Sono in forte aumento i siti web di false compagnie assicurative, attraverso le quali si realizzano vere e proprie truffe a danno dei consumatori, specie nel settore della Rc auto. “Lo scorso giugno – spiega Panetta nelle Considerazioni sull’attività dell’istituto di vigilanza nel 2018 – in questa sede sono state fornite indicazioni sulla diffusione del fenomeno, purtroppo ancora in crescita: nel 2018 sono stati individuati 103 siti irregolari, a fronte dei 50 del 2017. Già oltre 80 casi sono stati segnalati nei primi mesi del 2019”. “Abbiamo anche ricordato – aggiunge il presidente – la cooperazione fornita alle autorità inquirenti, le uniche in grado di intervenire alla radice del problema e il ventaglio di iniziative che assumiamo per metterli off-line (ci si riesce oggi nel 95% dei casi)”.

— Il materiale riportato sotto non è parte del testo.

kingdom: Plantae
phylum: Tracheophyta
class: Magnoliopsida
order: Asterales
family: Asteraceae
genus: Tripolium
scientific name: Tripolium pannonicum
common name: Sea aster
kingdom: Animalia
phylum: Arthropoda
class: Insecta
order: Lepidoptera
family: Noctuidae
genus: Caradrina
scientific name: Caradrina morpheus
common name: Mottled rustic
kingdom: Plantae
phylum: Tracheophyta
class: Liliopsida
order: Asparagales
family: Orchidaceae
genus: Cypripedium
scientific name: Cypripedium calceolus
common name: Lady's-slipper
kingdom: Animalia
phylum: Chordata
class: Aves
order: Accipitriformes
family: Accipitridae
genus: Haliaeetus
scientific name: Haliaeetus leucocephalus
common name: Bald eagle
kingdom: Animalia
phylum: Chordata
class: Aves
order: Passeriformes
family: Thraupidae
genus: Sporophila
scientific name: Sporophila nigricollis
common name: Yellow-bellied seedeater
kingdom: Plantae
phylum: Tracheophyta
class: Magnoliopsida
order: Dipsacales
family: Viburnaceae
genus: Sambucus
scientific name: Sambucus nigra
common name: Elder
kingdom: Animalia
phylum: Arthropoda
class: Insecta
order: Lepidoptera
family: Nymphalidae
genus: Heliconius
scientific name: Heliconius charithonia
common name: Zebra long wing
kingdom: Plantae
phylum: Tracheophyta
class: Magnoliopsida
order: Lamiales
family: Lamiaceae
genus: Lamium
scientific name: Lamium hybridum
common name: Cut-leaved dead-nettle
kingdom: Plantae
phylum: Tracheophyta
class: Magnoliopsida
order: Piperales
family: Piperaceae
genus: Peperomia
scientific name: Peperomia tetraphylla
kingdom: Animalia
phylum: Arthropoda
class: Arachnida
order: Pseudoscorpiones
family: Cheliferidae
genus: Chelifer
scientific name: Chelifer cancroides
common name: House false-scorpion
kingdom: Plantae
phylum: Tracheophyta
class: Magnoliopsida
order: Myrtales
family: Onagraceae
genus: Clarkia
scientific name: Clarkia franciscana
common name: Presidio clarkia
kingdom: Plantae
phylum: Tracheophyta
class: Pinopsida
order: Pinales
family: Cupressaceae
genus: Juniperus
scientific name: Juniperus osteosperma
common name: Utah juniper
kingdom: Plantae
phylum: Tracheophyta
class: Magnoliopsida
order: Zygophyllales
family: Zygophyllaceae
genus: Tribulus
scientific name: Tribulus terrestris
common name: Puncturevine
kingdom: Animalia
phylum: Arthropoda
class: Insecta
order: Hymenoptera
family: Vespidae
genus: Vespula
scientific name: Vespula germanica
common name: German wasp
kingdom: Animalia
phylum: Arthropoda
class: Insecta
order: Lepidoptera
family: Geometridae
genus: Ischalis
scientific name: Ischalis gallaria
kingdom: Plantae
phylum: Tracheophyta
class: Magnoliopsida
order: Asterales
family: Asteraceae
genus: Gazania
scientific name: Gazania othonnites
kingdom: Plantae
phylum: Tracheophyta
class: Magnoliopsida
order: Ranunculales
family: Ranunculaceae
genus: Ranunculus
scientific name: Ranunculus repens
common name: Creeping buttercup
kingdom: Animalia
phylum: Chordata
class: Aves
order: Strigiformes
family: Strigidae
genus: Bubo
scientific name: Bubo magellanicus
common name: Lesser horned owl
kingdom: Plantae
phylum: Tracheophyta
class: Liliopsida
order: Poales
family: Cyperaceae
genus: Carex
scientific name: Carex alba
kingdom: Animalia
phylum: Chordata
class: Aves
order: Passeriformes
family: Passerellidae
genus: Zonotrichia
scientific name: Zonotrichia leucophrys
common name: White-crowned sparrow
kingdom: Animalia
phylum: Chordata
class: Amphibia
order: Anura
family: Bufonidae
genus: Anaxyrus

Rc auto, i reclami per la sanità integrativa

Molti reclami all’Ivass da parte dei consumatori per i disservizi nella sanità intergrativa. “Nel 2018 – afferma il presidente dell’istituto di vigilanza Fabio Panetta – abbiamo ricevuto molti reclami e segnalazioni, anche di associazioni dei consumatori e di professionisti del settore medico, per disservizi nelle prestazioni di sanità integrativa: ritardi nella presa in carico delle richieste, informazione carente, eccessiva onerosità delle procedure amministrative da seguire e della documentazione medica da fornire”.

“Le lamentele riguardano compagnie di assicurazione, ma spesso anche soggetti non vigilati dall’Ivass, come i fondi sanitari integrativi e le società di mutuo soccorso o anche i fornitori di servizi sanitari”.

“Emerge chiaramente dalla nostra attività – sottolinea il presidente – che i consumatori spesso non hanno chiaro chi sia il soggetto responsabile della prestazione sanitaria che deve essere erogata e quindi del disservizio: se il fondo, la mutua, il fornitore dei servizi o la compagnia di assicurazione. Nè che abbiano piena consapevolezza delle differenze tra le varie forme di sanità integrativa in termini di regole di funzionamento, presidi di solidità tecnico-patrimoniale e regime dei controlli cui sono sottoposti i diversi operatori”.